Frequently Asked Questions

Is Shmini Atzeret part of Sukkot?

This is one of the great debates in Jewish law. The Torah lists Shmini Atzeret as the 'eighth day' after Sukkot, suggesting a connection, but also calls it 'atzeret' (assembly), implying an independent holiday. The Talmud says it is separate in six ways — including having its own blessing (Shehecheyanu), its own sacrifices, and its own identity. Most authorities treat it as a distinct holiday that happens to follow Sukkot.

Do you sit in the sukkah on Shmini Atzeret?

This depends on where you live and your tradition. In Israel, Shmini Atzeret is one day and people do NOT sit in the sukkah.

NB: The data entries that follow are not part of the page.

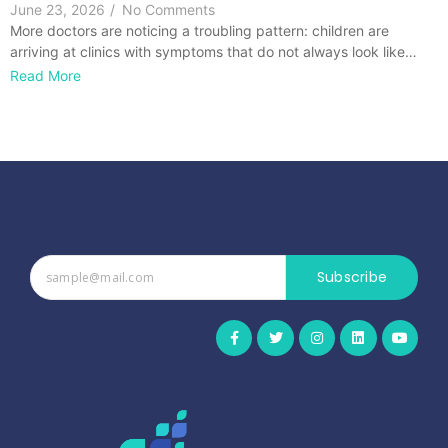
June 23, 2026
/
No Comments
More doctors are noticing a troubling pattern: children are
arriving at clinics with symptoms that do not always look like…
Read More
Subscribe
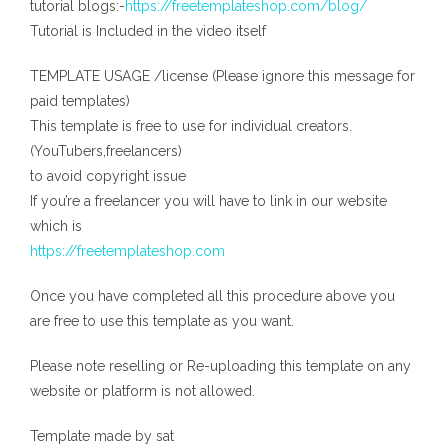
tutorial blogs:-
https://freetemplateshop.com/blog/
Tutorial is Included in the video itself
TEMPLATE USAGE /license (Please ignore this message for
paid templates)
This template is free to use for individual creators.
(YouTubers,freelancers)
to avoid copyright issue
If you’re a freelancer you will have to link in our website
which is
https://freetemplateshop.com
Once you have completed all this procedure above you
are free to use this template as you want.
Please note reselling or Re-uploading this template on any
website or platform is not allowed.
Template made by sat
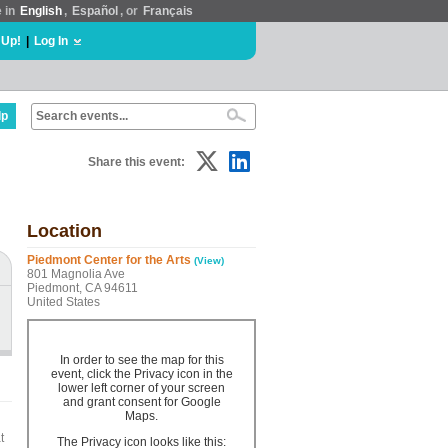
e in
English
,
Español
, or
Français
 Up!
|
Log In
lp
Share this event:
Location
Piedmont Center for the Arts
(View)
801 Magnolia Ave
Piedmont, CA 94611
United States
In order to see the map for this
event, click the Privacy icon in the
lower left corner of your screen
and grant consent for Google
Maps.
t
The Privacy icon looks like this:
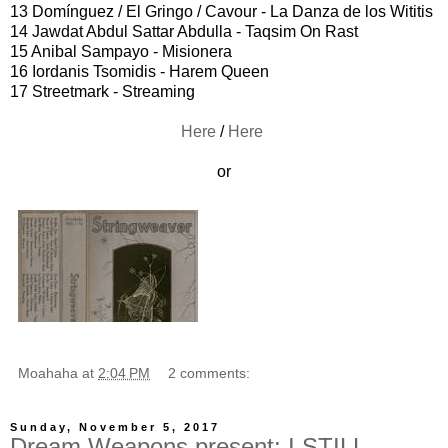
13 Domínguez / El Gringo / Cavour - La Danza de los Wititis
14 Jawdat Abdul Sattar Abdulla - Taqsim On Rast
15 Anibal Sampayo - Misionera
16 Iordanis Tsomidis - Harem Queen
17 Streetmark - Streaming
Here
/
Here
or
Moahaha
at
2:04 PM
2 comments:
Sunday, November 5, 2017
Dream Weapons present: I STILL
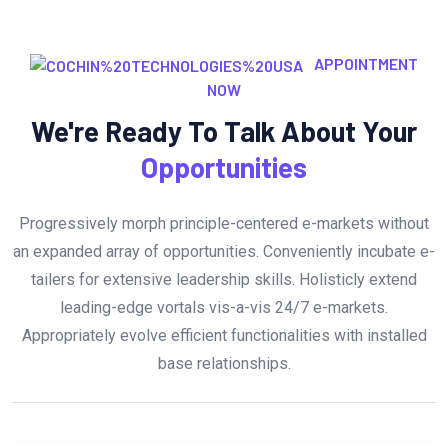
APPOINTMENT
NOW
We're Ready To Talk About Your
Opportunities
Progressively morph principle-centered e-markets without
an expanded array of opportunities. Conveniently incubate e-
tailers for extensive leadership skills. Holisticly extend
leading-edge vortals vis-a-vis 24/7 e-markets.
Appropriately evolve efficient functionalities with installed
base relationships.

In the diaspora, where Shmini Atzeret is observed for two days, Ashkenazi Jews typically eat in the sukkah on the first day (without the sukkah blessing) but not on the second. The paradox of sitting in a Sukkot structure on a non-Sukkot holiday has generated centuries of rabbinic discussion.

What is the Geshem prayer?

Geshem ('rain') is a solemn prayer for rain recited during the Musaf service on Shmini Atzeret. It marks the beginning of the rainy season in Israel and the start of adding 'mashiv haruach umorid hagashem' (who causes the wind to blow and the rain to fall) in the daily Amidah prayer. The prayer invokes the merit of biblical figures associated with water — Abraham, Isaac, Jacob, Moses, Aaron, and the twelve tribes.